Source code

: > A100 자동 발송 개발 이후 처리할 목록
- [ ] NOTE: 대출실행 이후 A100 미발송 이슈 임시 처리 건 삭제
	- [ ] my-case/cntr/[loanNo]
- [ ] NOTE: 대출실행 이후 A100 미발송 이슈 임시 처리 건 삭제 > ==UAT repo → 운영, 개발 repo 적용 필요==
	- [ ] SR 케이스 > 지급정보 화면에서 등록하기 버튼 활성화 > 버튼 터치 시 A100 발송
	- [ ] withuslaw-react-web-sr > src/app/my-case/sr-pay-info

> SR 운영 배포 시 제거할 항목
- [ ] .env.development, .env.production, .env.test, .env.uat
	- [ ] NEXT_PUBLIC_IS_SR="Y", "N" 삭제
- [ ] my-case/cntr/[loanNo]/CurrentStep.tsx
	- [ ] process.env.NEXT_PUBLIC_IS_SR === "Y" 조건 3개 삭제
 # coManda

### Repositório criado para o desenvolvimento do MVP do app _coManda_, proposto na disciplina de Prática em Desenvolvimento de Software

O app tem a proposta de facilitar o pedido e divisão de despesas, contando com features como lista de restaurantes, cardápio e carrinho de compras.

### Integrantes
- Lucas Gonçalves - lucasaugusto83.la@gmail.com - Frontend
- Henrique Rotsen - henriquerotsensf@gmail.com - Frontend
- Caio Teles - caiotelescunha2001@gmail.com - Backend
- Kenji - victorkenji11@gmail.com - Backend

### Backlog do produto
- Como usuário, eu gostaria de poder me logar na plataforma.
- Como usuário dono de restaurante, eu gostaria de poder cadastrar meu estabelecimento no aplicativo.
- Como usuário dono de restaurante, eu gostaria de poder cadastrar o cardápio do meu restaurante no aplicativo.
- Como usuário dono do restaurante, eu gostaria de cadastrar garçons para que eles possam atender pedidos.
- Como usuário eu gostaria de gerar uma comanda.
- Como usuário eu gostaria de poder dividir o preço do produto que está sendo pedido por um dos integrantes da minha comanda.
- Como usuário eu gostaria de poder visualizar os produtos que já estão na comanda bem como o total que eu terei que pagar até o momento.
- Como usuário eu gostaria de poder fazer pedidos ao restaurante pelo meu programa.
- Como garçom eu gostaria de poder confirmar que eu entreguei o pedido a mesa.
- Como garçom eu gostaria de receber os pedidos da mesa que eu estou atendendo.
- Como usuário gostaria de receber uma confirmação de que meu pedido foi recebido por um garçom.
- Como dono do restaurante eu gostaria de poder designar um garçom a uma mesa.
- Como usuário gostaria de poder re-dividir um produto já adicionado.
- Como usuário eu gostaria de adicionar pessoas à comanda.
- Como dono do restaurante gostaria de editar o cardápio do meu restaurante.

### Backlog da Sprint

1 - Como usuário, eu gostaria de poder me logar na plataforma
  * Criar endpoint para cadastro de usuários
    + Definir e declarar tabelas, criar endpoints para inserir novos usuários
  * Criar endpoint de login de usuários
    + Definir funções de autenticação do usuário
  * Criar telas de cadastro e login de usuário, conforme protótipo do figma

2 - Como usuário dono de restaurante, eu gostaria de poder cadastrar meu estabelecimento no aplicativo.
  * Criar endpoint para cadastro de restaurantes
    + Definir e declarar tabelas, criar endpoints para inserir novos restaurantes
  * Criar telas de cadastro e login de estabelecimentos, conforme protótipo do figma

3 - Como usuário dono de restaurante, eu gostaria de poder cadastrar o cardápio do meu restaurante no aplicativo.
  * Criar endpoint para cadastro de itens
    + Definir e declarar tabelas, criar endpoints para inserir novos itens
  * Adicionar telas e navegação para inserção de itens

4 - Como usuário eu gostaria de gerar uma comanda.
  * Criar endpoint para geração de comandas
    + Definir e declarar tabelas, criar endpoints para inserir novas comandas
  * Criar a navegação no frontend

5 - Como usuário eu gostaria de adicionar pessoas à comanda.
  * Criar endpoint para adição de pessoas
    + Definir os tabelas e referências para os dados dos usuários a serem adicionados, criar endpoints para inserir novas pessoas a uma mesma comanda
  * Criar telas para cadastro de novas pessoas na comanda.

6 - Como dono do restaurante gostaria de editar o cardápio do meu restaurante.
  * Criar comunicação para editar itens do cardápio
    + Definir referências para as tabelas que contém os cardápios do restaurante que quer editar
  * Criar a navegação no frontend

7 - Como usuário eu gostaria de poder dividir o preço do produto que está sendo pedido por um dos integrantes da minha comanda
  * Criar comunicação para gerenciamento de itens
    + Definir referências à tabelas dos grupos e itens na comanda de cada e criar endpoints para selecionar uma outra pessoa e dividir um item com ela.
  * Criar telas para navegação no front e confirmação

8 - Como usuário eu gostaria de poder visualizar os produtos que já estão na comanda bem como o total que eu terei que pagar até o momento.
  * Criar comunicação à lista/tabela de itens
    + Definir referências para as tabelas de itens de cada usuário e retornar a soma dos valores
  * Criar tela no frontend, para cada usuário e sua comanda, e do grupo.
|---|
ABOUT THIS EXERCISE:
Can you rewrite every line of the rows above as a numbered list, leaving out the blank lines?

OUTPUT:
1. Source code
2. : > A100 자동 발송 개발 이후 처리할 목록
3. - [ ] NOTE: 대출실행 이후 A100 미발송 이슈 임시 처리 건 삭제
4. 	- [ ] my-case/cntr/[loanNo]
5. - [ ] NOTE: 대출실행 이후 A100 미발송 이슈 임시 처리 건 삭제 > ==UAT repo → 운영, 개발 repo 적용 필요==
6. 	- [ ] SR 케이스 > 지급정보 화면에서 등록하기 버튼 활성화 > 버튼 터치 시 A100 발송
7. 	- [ ] withuslaw-react-web-sr > src/app/my-case/sr-pay-info
8. > SR 운영 배포 시 제거할 항목
9. - [ ] .env.development, .env.production, .env.test, .env.uat
10. 	- [ ] NEXT_PUBLIC_IS_SR="Y", "N" 삭제
11. - [ ] my-case/cntr/[loanNo]/CurrentStep.tsx
12. 	- [ ] process.env.NEXT_PUBLIC_IS_SR === "Y" 조건 3개 삭제
13.  # coManda
14. ### Repositório criado para o desenvolvimento do MVP do app _coManda_, proposto na disciplina de Prática em Desenvolvimento de Software
15. O app tem a proposta de facilitar o pedido e divisão de despesas, contando com features como lista de restaurantes, cardápio e carrinho de compras.
16. ### Integrantes
17. - Lucas Gonçalves - lucasaugusto83.la@gmail.com - Frontend
18. - Henrique Rotsen - henriquerotsensf@gmail.com - Frontend
19. - Caio Teles - caiotelescunha2001@gmail.com - Backend
20. - Kenji - victorkenji11@gmail.com - Backend
21. ### Backlog do produto
22. - Como usuário, eu gostaria de poder me logar na plataforma.
23. - Como usuário dono de restaurante, eu gostaria de poder cadastrar meu estabelecimento no aplicativo.
24. - Como usuário dono de restaurante, eu gostaria de poder cadastrar o cardápio do meu restaurante no aplicativo.
25. - Como usuário dono do restaurante, eu gostaria de cadastrar garçons para que eles possam atender pedidos.
26. - Como usuário eu gostaria de gerar uma comanda.
27. - Como usuário eu gostaria de poder dividir o preço do produto que está sendo pedido por um dos integrantes da minha comanda.
28. - Como usuário eu gostaria de poder visualizar os produtos que já estão na comanda bem como o total que eu terei que pagar até o momento.
29. - Como usuário eu gostaria de poder fazer pedidos ao restaurante pelo meu programa.
30. - Como garçom eu gostaria de poder confirmar que eu entreguei o pedido a mesa.
31. - Como garçom eu gostaria de receber os pedidos da mesa que eu estou atendendo.
32. - Como usuário gostaria de receber uma confirmação de que meu pedido foi recebido por um garçom.
33. - Como dono do restaurante eu gostaria de poder designar um garçom a uma mesa.
34. - Como usuário gostaria de poder re-dividir um produto já adicionado.
35. - Como usuário eu gostaria de adicionar pessoas à comanda.
36. - Como dono do restaurante gostaria de editar o cardápio do meu restaurante.
37. ### Backlog da Sprint
38. 1 - Como usuário, eu gostaria de poder me logar na plataforma
39.   * Criar endpoint para cadastro de usuários
40.     + Definir e declarar tabelas, criar endpoints para inserir novos usuários
41.   * Criar endpoint de login de usuários
42.     + Definir funções de autenticação do usuário
43.   * Criar telas de cadastro e login de usuário, conforme protótipo do figma
44. 2 - Como usuário dono de restaurante, eu gostaria de poder cadastrar meu estabelecimento no aplicativo.
45.   * Criar endpoint para cadastro de restaurantes
46.     + Definir e declarar tabelas, criar endpoints para inserir novos restaurantes
47.   * Criar telas de cadastro e login de estabelecimentos, conforme protótipo do figma
48. 3 - Como usuário dono de restaurante, eu gostaria de poder cadastrar o cardápio do meu restaurante no aplicativo.
49.   * Criar endpoint para cadastro de itens
50.     + Definir e declarar tabelas, criar endpoints para inserir novos itens
51.   * Adicionar telas e navegação para inserção de itens
52. 4 - Como usuário eu gostaria de gerar uma comanda.
53.   * Criar endpoint para geração de comandas
54.     + Definir e declarar tabelas, criar endpoints para inserir novas comandas
55.   * Criar a navegação no frontend
56. 5 - Como usuário eu gostaria de adicionar pessoas à comanda.
57.   * Criar endpoint para adição de pessoas
58.     + Definir os tabelas e referências para os dados dos usuários a serem adicionados, criar endpoints para inserir novas pessoas a uma mesma comanda
59.   * Criar telas para cadastro de novas pessoas na comanda.
60. 6 - Como dono do restaurante gostaria de editar o cardápio do meu restaurante.
61.   * Criar comunicação para editar itens do cardápio
62.     + Definir referências para as tabelas que contém os cardápios do restaurante que quer editar
63.   * Criar a navegação no frontend
64. 7 - Como usuário eu gostaria de poder dividir o preço do produto que está sendo pedido por um dos integrantes da minha comanda
65.   * Criar comunicação para gerenciamento de itens
66.     + Definir referências à tabelas dos grupos e itens na comanda de cada e criar endpoints para selecionar uma outra pessoa e dividir um item com ela.
67.   * Criar telas para navegação no front e confirmação
68. 8 - Como usuário eu gostaria de poder visualizar os produtos que já estão na comanda bem como o total que eu terei que pagar até o momento.
69.   * Criar comunicação à lista/tabela de itens
70.     + Definir referências para as tabelas de itens de cada usuário e retornar a soma dos valores
71.   * Criar tela no frontend, para cada usuário e sua comanda, e do grupo.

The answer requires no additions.